Sunday, April 18, 2010

Back to Slick Willie and his slimy little mind

Later, under the heading "How to use extremism as issue against Republicans," Morris told Clinton that "direct accusations" of extremism wouldn't work because the Republicans were not, in fact, extremists. Rather, Morris recommended what he called the "ricochet theory." Clinton would "stimulate national concern over extremism and terror," and then, "when issue is at top of national agenda, suspicion naturally gravitates to Republicans." As that happened, Morris recommended, Clinton would use his executive authority to impose "intrusive" measures against so-called extremist groups.
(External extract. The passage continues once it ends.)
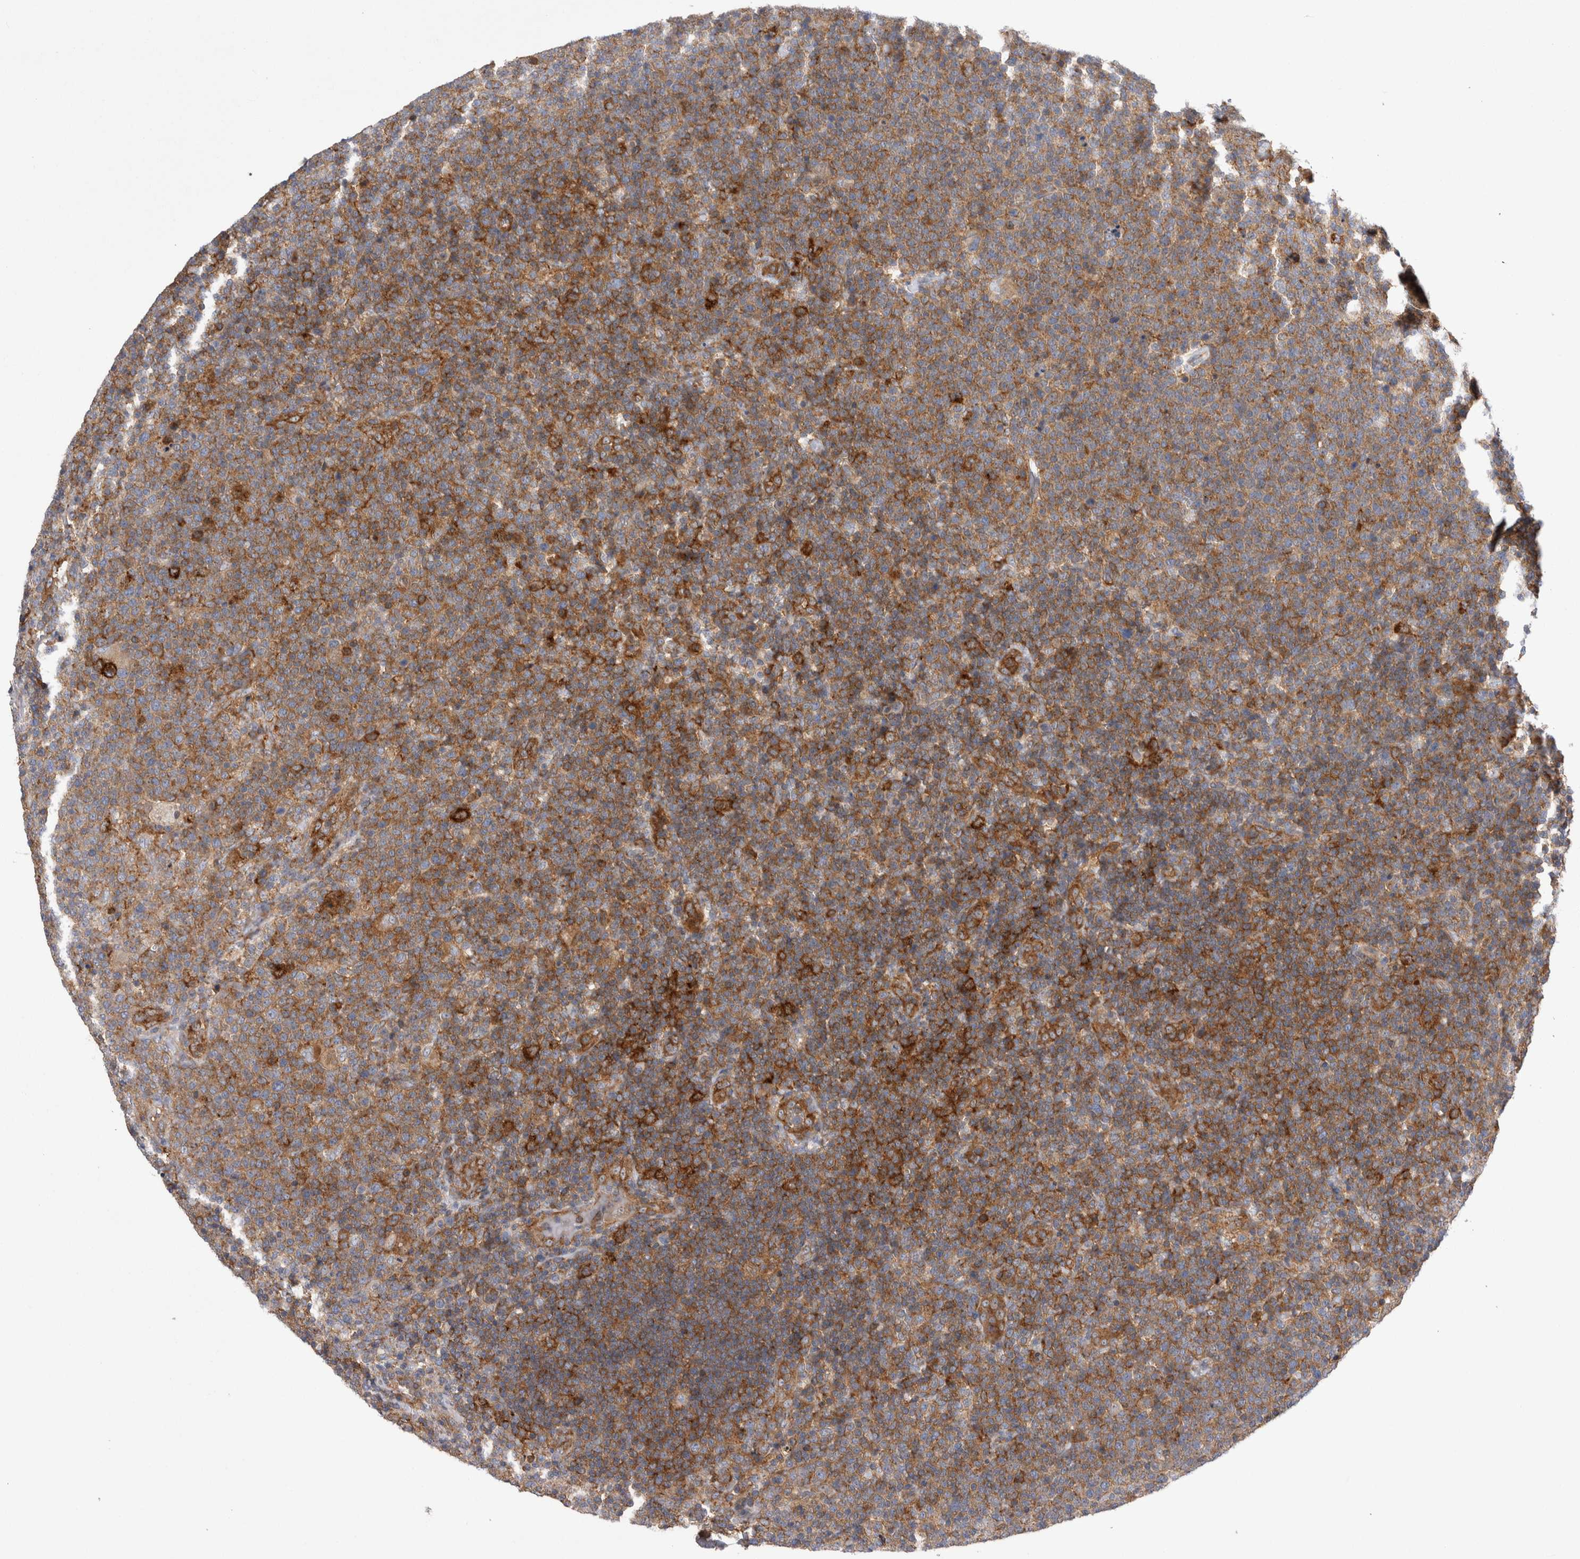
{"staining": {"intensity": "moderate", "quantity": ">75%", "location": "cytoplasmic/membranous"}, "tissue": "lymphoma", "cell_type": "Tumor cells", "image_type": "cancer", "snomed": [{"axis": "morphology", "description": "Malignant lymphoma, non-Hodgkin's type, High grade"}, {"axis": "topography", "description": "Lymph node"}], "caption": "Brown immunohistochemical staining in human malignant lymphoma, non-Hodgkin's type (high-grade) demonstrates moderate cytoplasmic/membranous positivity in approximately >75% of tumor cells.", "gene": "RAB11FIP1", "patient": {"sex": "male", "age": 61}}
Clinton would explain that such intrusive measures were necessary to prevent future violence, knowing that his actions would, Morris wrote, "provoke outrage by extremist groups who will write their local Republican congressmen." Then, if members of Congress complained, that would "link right-wing of the party to extremist groups." The net effect, Morris concluded, would be "self-inflicted linkage between [GOP] and extremists."
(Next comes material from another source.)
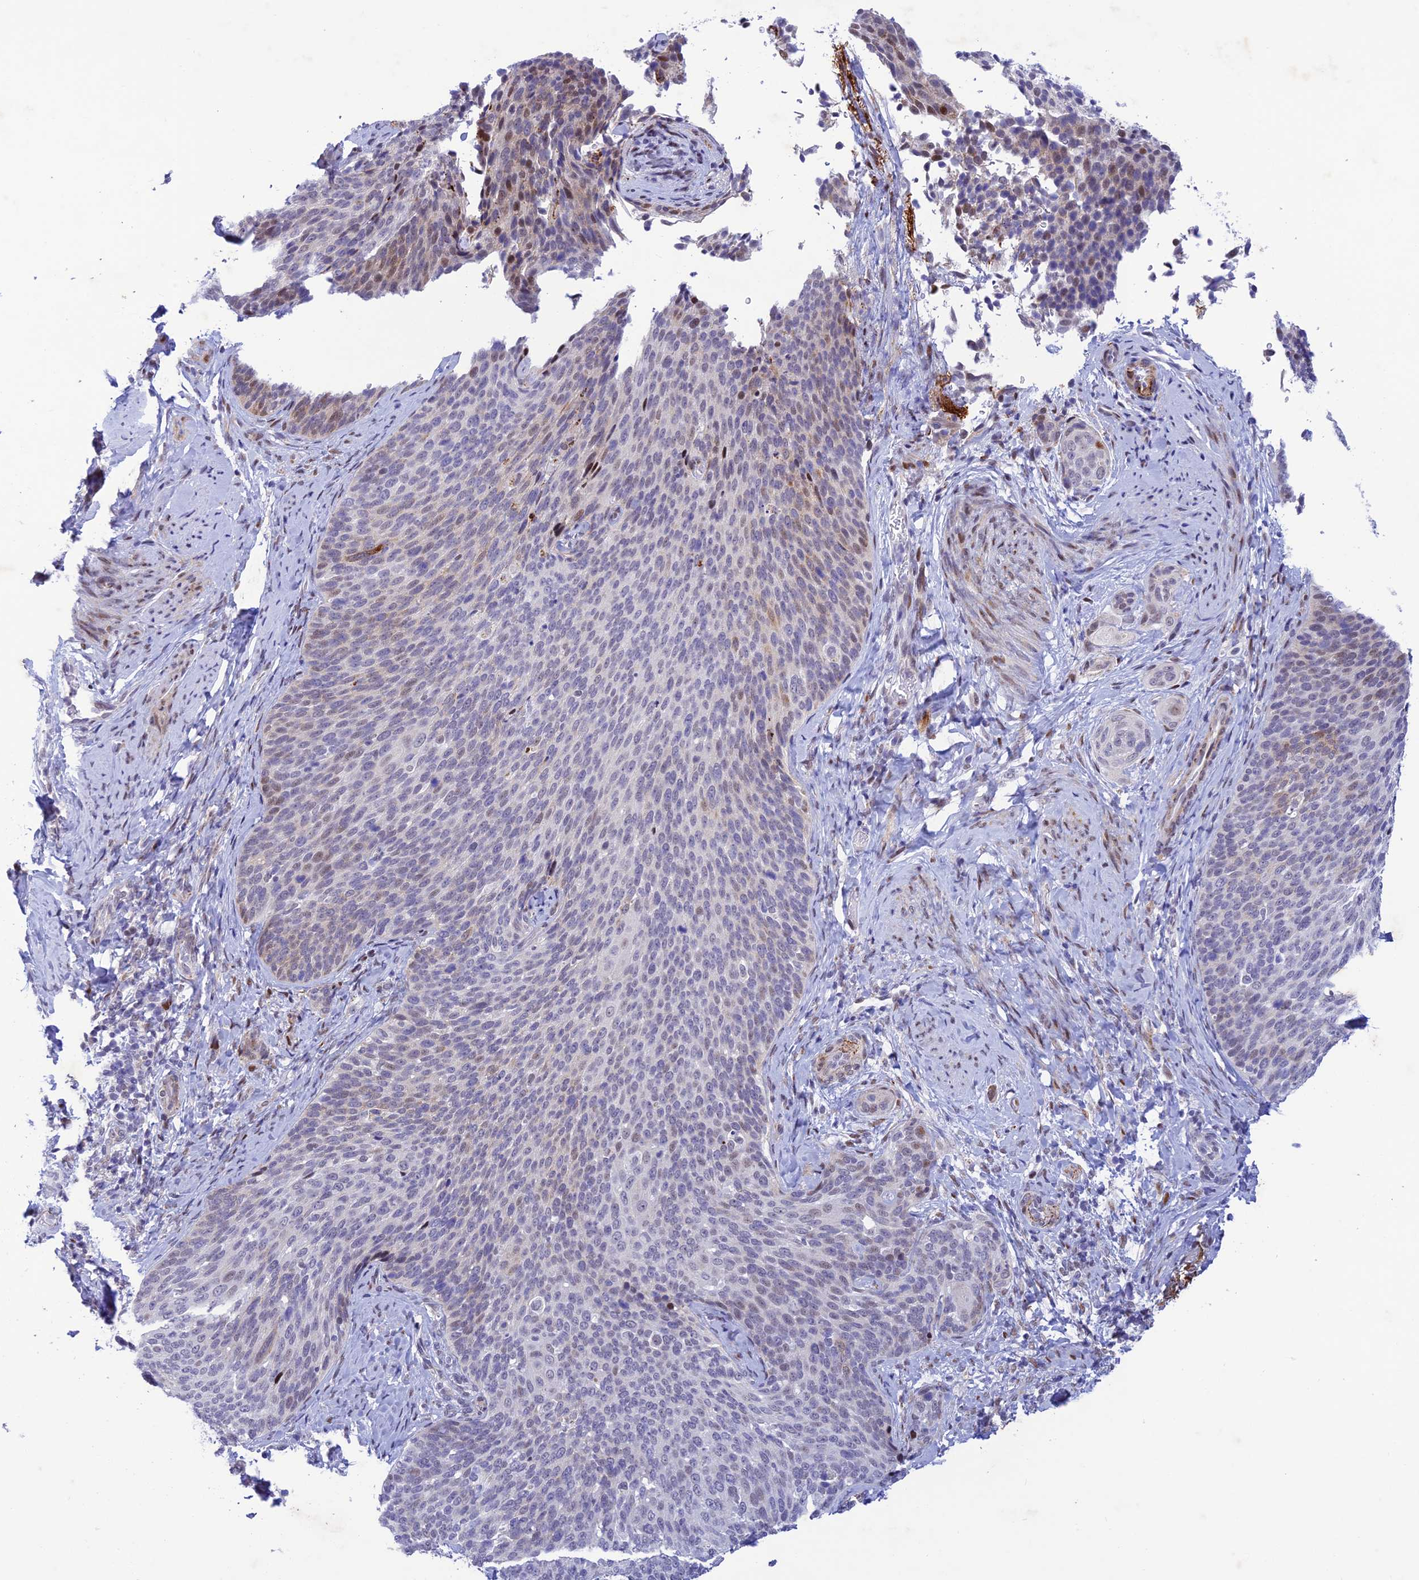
{"staining": {"intensity": "weak", "quantity": "<25%", "location": "cytoplasmic/membranous"}, "tissue": "cervical cancer", "cell_type": "Tumor cells", "image_type": "cancer", "snomed": [{"axis": "morphology", "description": "Squamous cell carcinoma, NOS"}, {"axis": "topography", "description": "Cervix"}], "caption": "This is an immunohistochemistry photomicrograph of cervical squamous cell carcinoma. There is no positivity in tumor cells.", "gene": "WDR55", "patient": {"sex": "female", "age": 50}}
Clinton's proposals -- for example, new limits on firearms and some explosives that were opposed by the National Rifle Association -- had "an underlying political purpose," Morris wrote in 2004 in another book about Clinton, Because He Could. That purpose was "to lead voters to identify the Oklahoma City bombing with the right wing. By making proposals we knew the Republicans would reject…we could label them as soft on terror an imply a connection with the extremism of the fanatics who bombed the Murrah Federal Building."

It was a political strategy crafted while rescue and recovery efforts were still underway in Oklahoma City. And it worked better than Clinton or Morris could have predicted. In the months after the bombing, Clinton regained the upper hand over Republicans, eventually winning battles over issues far removed from the attack. The next year, 1996, he went on to re-election. None of that might have happened had Clinton, along with Morris, not found a way to wring as much political advantage as possible out of the deaths in Oklahoma City. And that is the story you're not hearing in all the anniversary discussions
.

Yeah, Bill, I really want to listen to you slander us and lie about us all over again, you miserable little bastard.

1 comment:

Phelps said...

Never mind that the terrorism was itself unintended fallout from burning 20 children and 47 adults to death in a church.

One of the threeper mottos is "no more free Wacos." The fact is that there haven't been any free Wacos yet.